Teenagers and adults from three Houston churches - Windwood Presbyterian, Bethel Independent Presbyterian and Grace Presbyterian - were on the bus.

"Houston is a very giving city, and it's only natural the outpouring from the community for a tragedy like this," said M.A. Shute, spokeswoman for Watson's energy company.

Watson and his wife, Kim, arrived early today. Their daughter, Carrie, 17, suffered a broken collarbone and fractured elbow. Her sister, Carly, 14, was treated for a minor concussion.

Mike Hayes, youth director for Bethel Independent, learned of the accident about 1 a.m. today. Hayes was grateful several parents were able to find immediate transportation to get to their children in Colorado.

"There definitely were a lot of concerned parents scrambling to be near their kids who were taken to several different hospitals," Hayes said.

Bethel, which has a congregation of about 700 members, had 17 children and three adults on the trip. Hayes said they suffered a wide-range of injuries, but none were fatal.

"It is a difficult time because a lot of people will be in the hospital over Christmas," Hayes said. "This is a time we are looking forward to Jesus's birth and for God's promises."

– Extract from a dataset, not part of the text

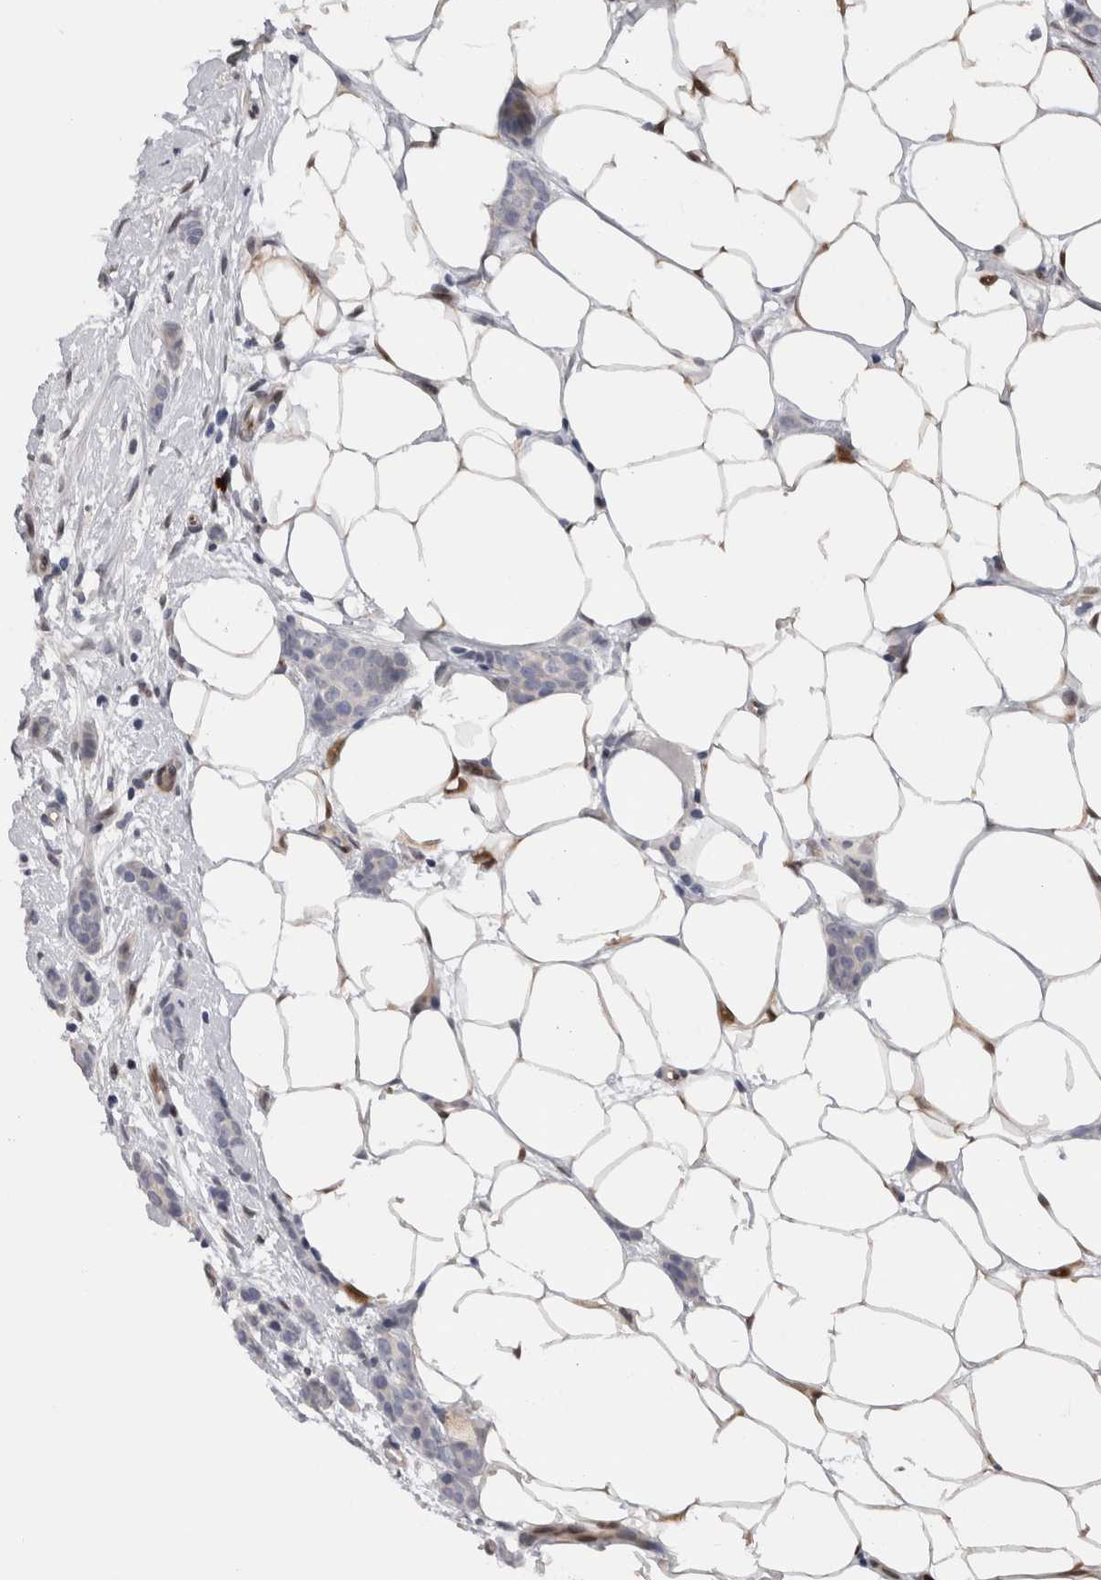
{"staining": {"intensity": "negative", "quantity": "none", "location": "none"}, "tissue": "breast cancer", "cell_type": "Tumor cells", "image_type": "cancer", "snomed": [{"axis": "morphology", "description": "Lobular carcinoma"}, {"axis": "topography", "description": "Skin"}, {"axis": "topography", "description": "Breast"}], "caption": "There is no significant staining in tumor cells of breast cancer (lobular carcinoma). (DAB (3,3'-diaminobenzidine) immunohistochemistry (IHC) visualized using brightfield microscopy, high magnification).", "gene": "DMTN", "patient": {"sex": "female", "age": 46}}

Members of Grace Presbyterian were in a bus behind the one that crashed.

Associate Pastor Clay Brown said parents met early Wednesday to decide how to get their children back home. Grace Presbyterian has a congregation of about 4,300 members.

"We're trying to find the best way to get the children and adults home as soon as possible," Brown said, adding that some of the travelers may want to stay in Colorado.

"In terms of any emotional trauma from the accident and also because they could be traveling into some poor weather conditions," he said.

Those who were uninjured or had minor injuries spent the night at Grandview Christian Church in Canon City. New Life Church in Colorado Springs also opened its doors and offered sleeping quarters to those who stayed in Colorado overnight.

"The outpouring of support has been incredible - both in Houston and Colorado," Hayes said.